◆ **Selected extract**

Someone needs this.
Things did not go as planned, perhaps your world is shattered, and the many broken pieces seem impossible to gather, let alone seek to mend.
There is hope.
Affliction
More times than I wish to recount and a complete listing is not needed. I do know brokenness, grief, shattered life, moral injury, and suffice to say have been in a dark pit and back. Sibling sudden death rocked my world more than once, divorce turned my world upside down at a young age. Each divorce my parents had brought blending, abandonment, and the dysfunction of family dynamics left me wrecked. Each time choices not of my own again assaulted my sense of security, confidence, and self-esteem. Oh, I have been inwardly torn in pieces. Add to those earthshattering events the sudden loss of a child, and I was quite an iceberg of wounds below the surface that few even knew I carried. I did not open up to very many, and even fewer seemed to care enough to ask.

◆ **Do this**
Please write out the stretch of the passage on brokenness and hope from "Someone needs this." through "There is hope.", swapping "shattered" for "crushed".

◆ **Available data**
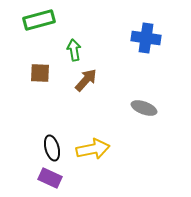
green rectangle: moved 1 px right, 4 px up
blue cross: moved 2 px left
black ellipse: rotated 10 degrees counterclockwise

◆ **Task solution**
Someone needs this.
Things did not go as planned, perhaps your world is crushed, and the many broken pieces seem impossible to gather, let alone seek to mend.
There is hope.